Analysts Alkesh Shah and Andrew Moss wrote, "We are on the verge of infrastructure changes that may reshape how value is transferred, settled and stored in every industry." Bank of America pointed out that such as radio, television and email It took 30 years for disruptive technology to reach mainstream use. It expects the lag period for digital assets to be much shorter. Implementation of blockchain technology will accelerate among financial institutions and enterprises as the “opportunity cost of unearned efficiencies increases.”
● ARK Invest modifies the application materials for Bitcoin spot ETF, which may enable it to obtain approval before BlackRock
Bloomberg senior ETF analyst Eric Balchunas tweeted that ARK Invest has modified the 19b-4 information document for its Bitcoin spot ETF application. Similar to BlackRock’s approach, ARK Invest’s revision introduces a surveillance-sharing agreement between the Chicago Board Options Exchange (CBOE) and a prominent cryptocurrency exchange.
Since ARK Invest applied for a Bitcoin spot ETF earlier than BlackRock, this modification may put it in a leading position in SEC approval.
● Mastercard is establishing a test platform MTN and will first explore tokenized bank deposits
According to CoinDesk, Mastercard is setting up a test platform MTN, which will first explore tokenized bank deposits and launch a beta version in the UK this summer.
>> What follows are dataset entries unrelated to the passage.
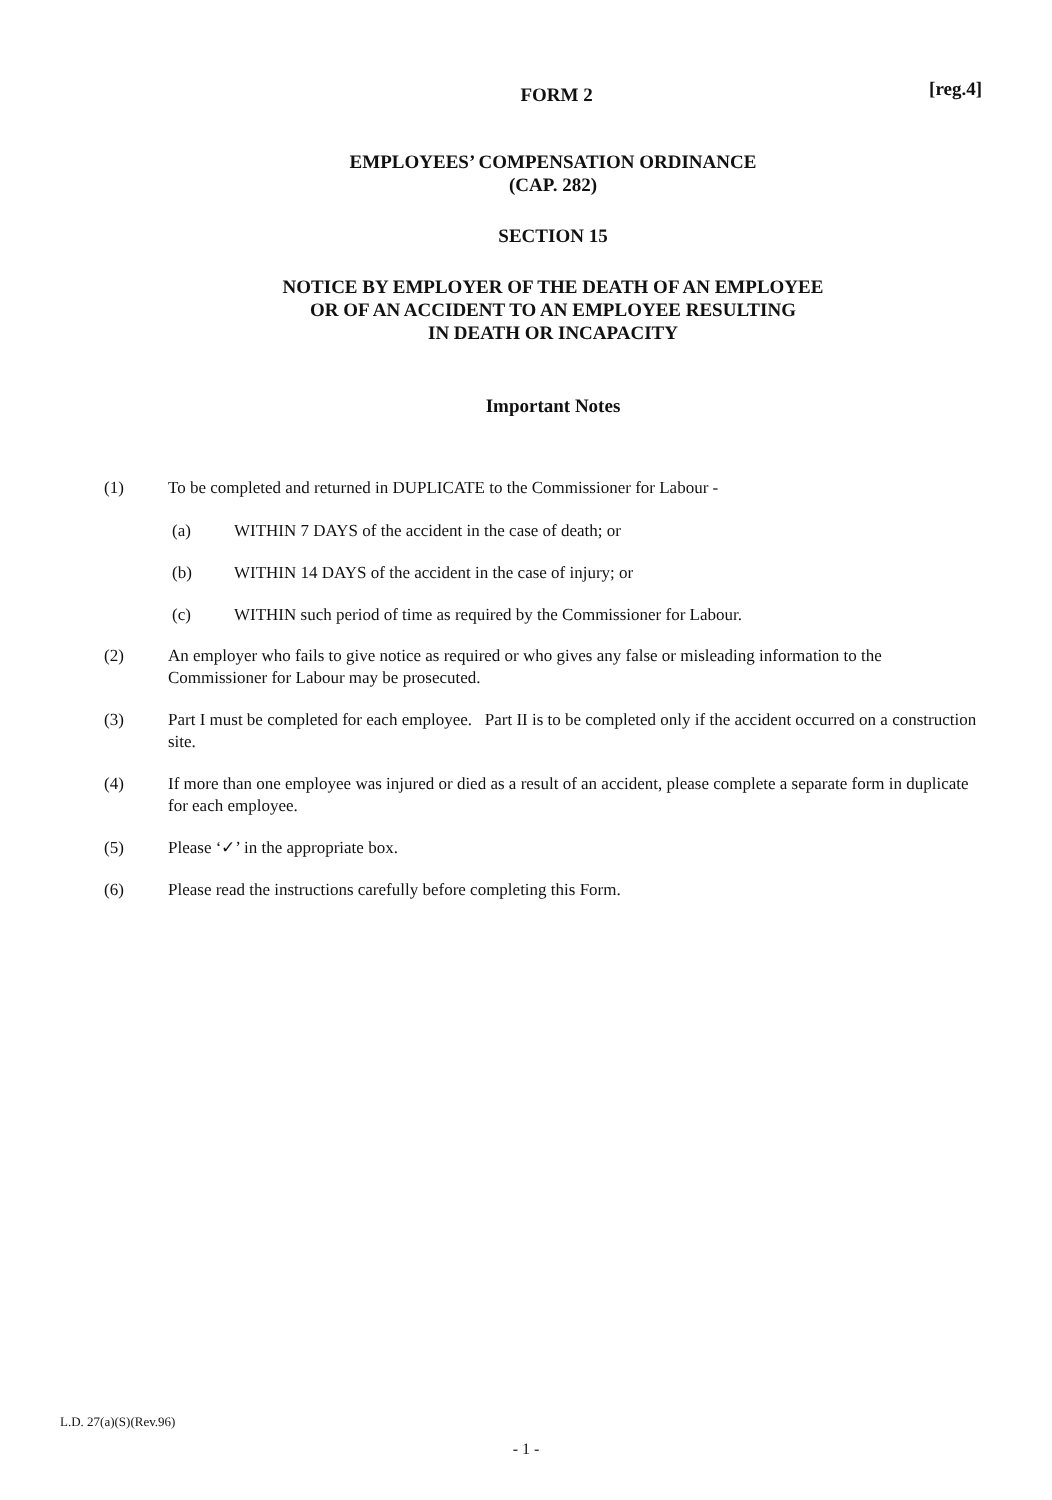FORM 2 [reg.4]
EMPLOYEES’ COMPENSATION ORDINANCE
(CAP. 282)
SECTION 15
NOTICE BY EMPLOYER OF THE DEATH OF AN EMPLOYEE
OR OF AN ACCIDENT TO AN EMPLOYEE RESULTING
IN DEATH OR INCAPACITY
Important Notes
(1) To be completed and returned in DUPLICATE to the Commissioner for Labour -
(a) WITHIN 7 DAYS of the accident in the case of death; or
(b) WITHIN 14 DAYS of the accident in the case of injury; or
(c) WITHIN such period of time as required by the Commissioner for Labour.
(2) An employer who fails to give notice as required or who gives any false or misleading information to the Commissioner for Labour may be prosecuted.
(3) Part I must be completed for each employee. Part II is to be completed only if the accident occurred on a construction site.
(4) If more than one employee was injured or died as a result of an accident, please complete a separate form in duplicate for each employee.
(5) Please ‘✓’ in the appropriate box.
(6) Please read the instructions carefully before completing this Form.
L.D. 27(a)(S)(Rev.96)
- 1 -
Mastercard’s head of cryptocurrency and blockchain, Raj Dhamodharan, said that many banks and financial institutions are being invited to participate in the test, and MTN plans to start testing central bank digital currencies (CBDC) and regulated stablecoins in due course.
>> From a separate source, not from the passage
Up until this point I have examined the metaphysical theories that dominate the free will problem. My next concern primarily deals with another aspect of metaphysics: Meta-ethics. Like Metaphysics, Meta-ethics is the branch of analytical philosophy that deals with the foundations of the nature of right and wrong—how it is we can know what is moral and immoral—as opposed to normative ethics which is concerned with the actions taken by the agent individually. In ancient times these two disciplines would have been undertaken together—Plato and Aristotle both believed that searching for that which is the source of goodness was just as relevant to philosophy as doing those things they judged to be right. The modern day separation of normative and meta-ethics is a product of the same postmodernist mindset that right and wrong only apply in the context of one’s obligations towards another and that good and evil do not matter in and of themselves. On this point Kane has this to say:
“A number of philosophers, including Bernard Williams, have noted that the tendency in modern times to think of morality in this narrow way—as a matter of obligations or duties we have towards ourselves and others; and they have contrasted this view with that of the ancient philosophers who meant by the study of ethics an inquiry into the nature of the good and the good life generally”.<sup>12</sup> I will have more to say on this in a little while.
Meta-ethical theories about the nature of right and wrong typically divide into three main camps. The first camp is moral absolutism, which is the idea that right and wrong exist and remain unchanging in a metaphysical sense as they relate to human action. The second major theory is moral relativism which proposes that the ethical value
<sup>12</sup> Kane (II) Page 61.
● Metaverse game advertising implant company Anzu completed a $48 million Series B round of financing, with participation from PayPal Ventures and others
Metaverse game ad placement company Anzu officially announced the completion of a $48 million Series B round of financing, led by Emmis Corporation, with participation from PayPal Ventures, Evolution, Simon Equity Partners, and Bandai Namco Entertainment 021 Fund. The new funding will be used to expand partnerships with more AAA games and premium content providers.
As previously reported, Anzu completed US$20 million in financing in March 2022, led by NBCUniversal and HTC. Anzu powers in-game advertising solutions across the Metaverse, mobile devices, and consoles, and its 3D ad tracking engine is currently patented.
● Data: Bitcoin mining difficulty lowered by 3.26% to 50.65 T
According to BTC.com, Bitcoin mining difficulty ushered in a mining difficulty adjustment today at block height 796,320, with the mining difficulty reduced by 3.26% to 50.65 T.
● Report: Global Crypto MLM and Ponzi Schemes Caused Total Losses of $7.8 Billion in 2022
The TRM Labs report shows that global cryptocurrency pyramid schemes and Ponzi schemes caused a total loss of US$7.8 billion in 2022. In addition, US$1.5 billion of cryptocurrency was used for illegal activities on the dark web, and another US$3.7 billion of cryptocurrency was lost due to hackers or loopholes. As for losses, a total of $9.04 billion in cryptocurrency was sent to various financial fraud schemes.
The 10 largest crypto Ponzi and MLM schemes accounted for around 54% of the total amount, and projects accounting for 40% of the total investment fraud schemes occurred on Tron, mainly through USDT, compared with only 17% in 2021.